--- START ---

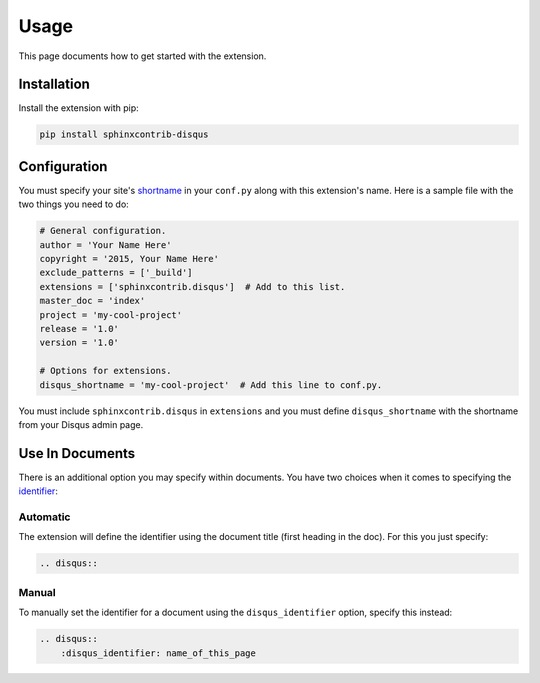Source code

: .. _usage:

=====
Usage
=====

This page documents how to get started with the extension.

Installation
============

Install the extension with pip:

.. code:: bash

    pip install sphinxcontrib-disqus

Configuration
=============

You must specify your site's `shortname <https://help.disqus.com/customer/portal/articles/466208>`_ in your ``conf.py``
along with this extension's name. Here is a sample file with the two things you need to do:

.. code-block:: python

    # General configuration.
    author = 'Your Name Here'
    copyright = '2015, Your Name Here'
    exclude_patterns = ['_build']
    extensions = ['sphinxcontrib.disqus']  # Add to this list.
    master_doc = 'index'
    project = 'my-cool-project'
    release = '1.0'
    version = '1.0'

    # Options for extensions.
    disqus_shortname = 'my-cool-project'  # Add this line to conf.py.

You must include ``sphinxcontrib.disqus`` in ``extensions`` and you must define ``disqus_shortname`` with the shortname
from your Disqus admin page.

Use In Documents
================

There is an additional option you may specify within documents. You have two choices when it comes to specifying the
`identifier <https://help.disqus.com/customer/portal/articles/472099-what-is-a-disqus-identifier->`_:

Automatic
---------

The extension will define the identifier using the document title (first heading in the doc). For this you just specify:

.. code-block:: rst

    .. disqus::

Manual
------

To manually set the identifier for a document using the ``disqus_identifier`` option, specify this instead:

.. code-block:: rst

    .. disqus::
        :disqus_identifier: name_of_this_page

--- END ---

▶ [TASK ITEM]: Give back the listing exactly, with the pictures removed.

▶ [RESPONSE TO THE EXERCISE]:
Source code

: .. _usage:

=====
Usage
=====

This page documents how to get started with the extension.

Installation
============

Install the extension with pip:

.. code:: bash

    pip install sphinxcontrib-disqus

Configuration
=============

You must specify your site's `shortname <https://help.disqus.com/customer/portal/articles/466208>`_ in your ``conf.py``
along with this extension's name. Here is a sample file with the two things you need to do:

.. code-block:: python

    # General configuration.
    author = 'Your Name Here'
    copyright = '2015, Your Name Here'
    exclude_patterns = ['_build']
    extensions = ['sphinxcontrib.disqus']  # Add to this list.
    master_doc = 'index'
    project = 'my-cool-project'
    release = '1.0'
    version = '1.0'

    # Options for extensions.
    disqus_shortname = 'my-cool-project'  # Add this line to conf.py.

You must include ``sphinxcontrib.disqus`` in ``extensions`` and you must define ``disqus_shortname`` with the shortname
from your Disqus admin page.

Use In Documents
================

There is an additional option you may specify within documents. You have two choices when it comes to specifying the
`identifier <https://help.disqus.com/customer/portal/articles/472099-what-is-a-disqus-identifier->`_:

Automatic
---------

The extension will define the identifier using the document title (first heading in the doc). For this you just specify:

.. code-block:: rst

    .. disqus::

Manual
------

To manually set the identifier for a document using the ``disqus_identifier`` option, specify this instead:

.. code-block:: rst

    .. disqus::
        :disqus_identifier: name_of_this_page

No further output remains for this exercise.